• _GIVEN INFORMATION_:

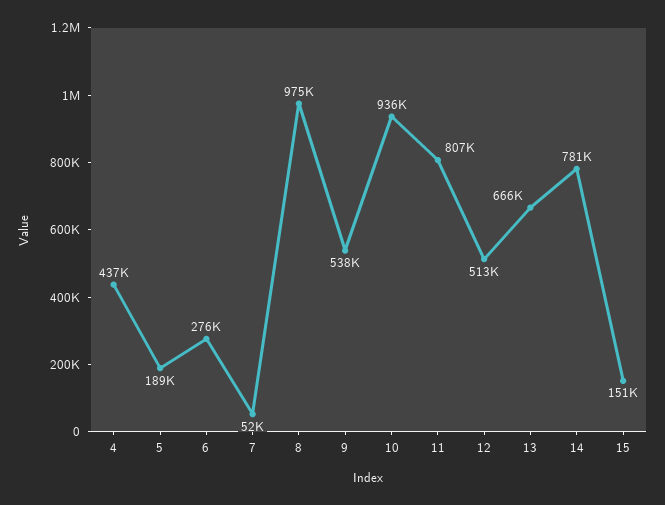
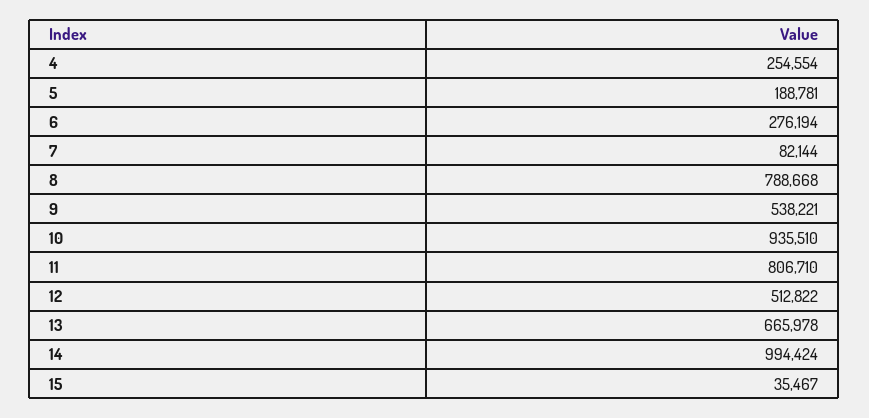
  {
-   "4": 437000,
+   "4": 254554,
    "5": 188781,
    "6": 276194,
-   "7": 52000,
+   "7": 82144,
-   "8": 975000,
+   "8": 788668,
    "9": 538221,
    "10": 935510,
    "11": 806710,
    "12": 512822,
    "13": 665978,
-   "14": 781000,
+   "14": 994424,
-   "15": 151000
+   "15": 35467
  }

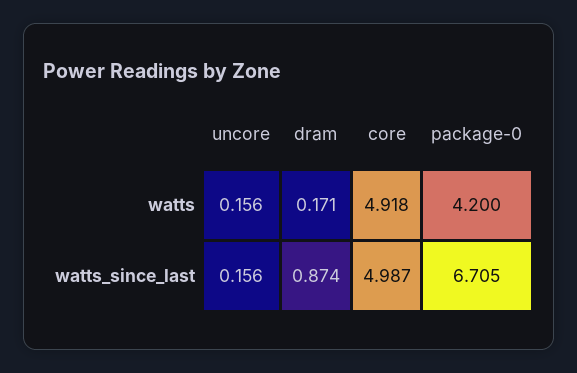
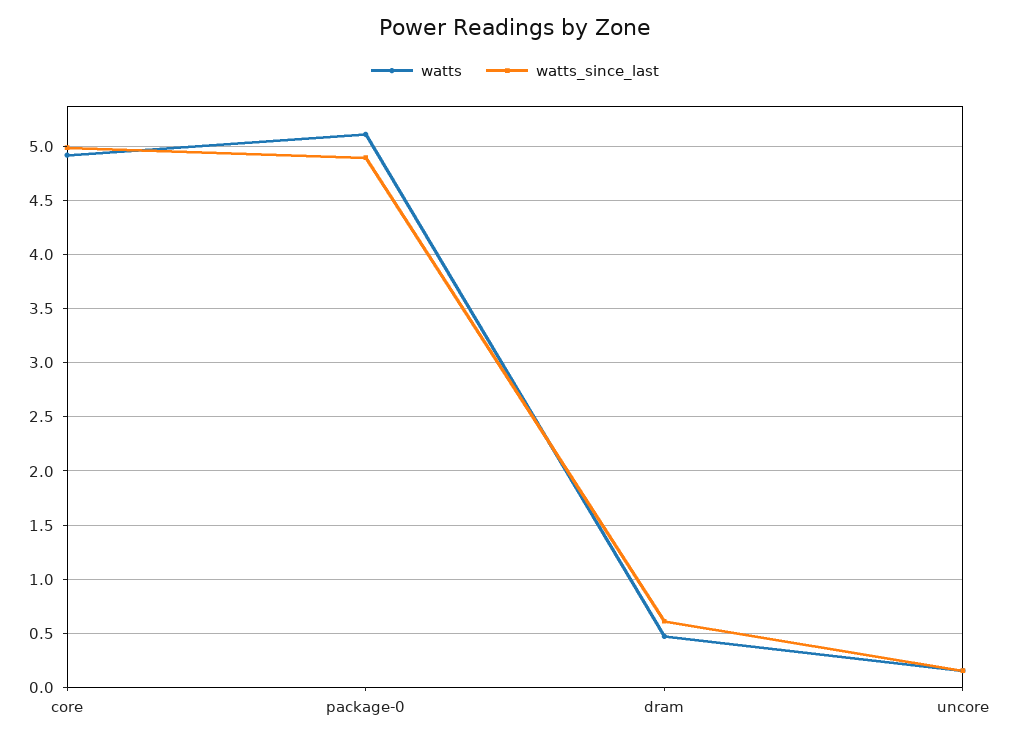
  {
    "watts": {
      "uncore": 0.156,
-     "dram": 0.171,
+     "dram": 0.5,
      "core": 4.918,
-     "package-0": 4.2
+     "package-0": 5.1
    },
    "watts_since_last": {
      "uncore": 0.156,
-     "dram": 0.874,
+     "dram": 0.6,
      "core": 4.987,
-     "package-0": 6.705
+     "package-0": 4.9
    }
  }

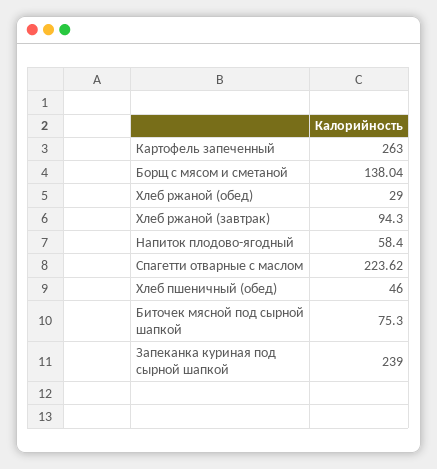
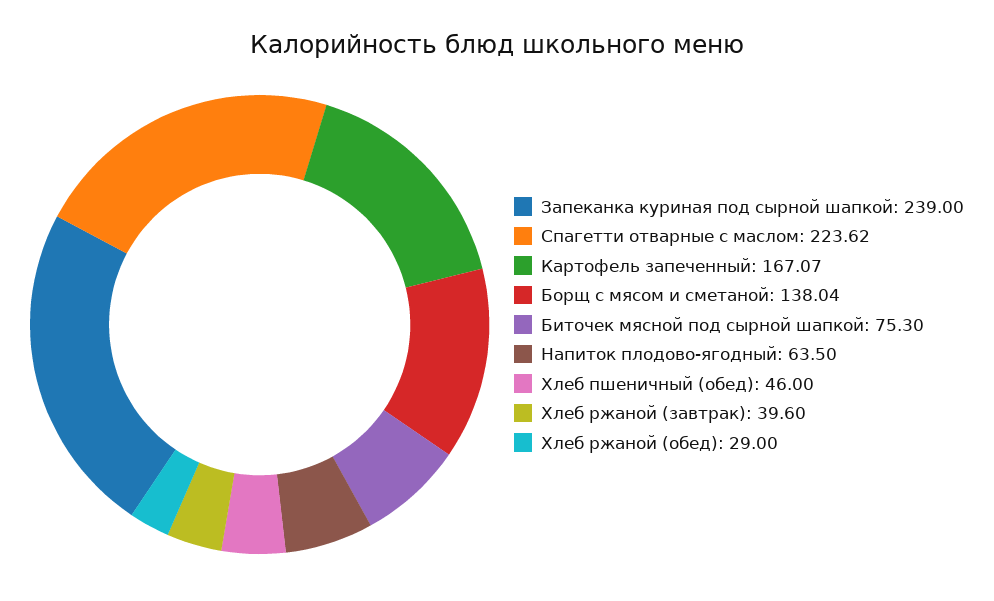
  {
-   "Картофель запеченный": 263,
+   "Картофель запеченный": 167.07,
    "Борщ с мясом и сметаной": 138.04,
    "Хлеб ржаной (обед)": 29,
-   "Хлеб ржаной (завтрак)": 94.3,
+   "Хлеб ржаной (завтрак)": 39.6,
-   "Напиток плодово-ягодный": 58.4,
+   "Напиток плодово-ягодный": 63.5,
    "Спагетти отварные с маслом": 223.62,
    "Хлеб пшеничный (обед)": 46,
    "Биточек мясной под сырной шапкой": 75.3,
    "Запеканка куриная под сырной шапкой": 239
  }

• _YOUR OBJECTIVE_:
What lines in the material above hold the string "Напиток"? List them.

• _SOLUTION TO THIS TASK_:
-   "Напиток плодово-ягодный": 58.4,
+   "Напиток плодово-ягодный": 63.5,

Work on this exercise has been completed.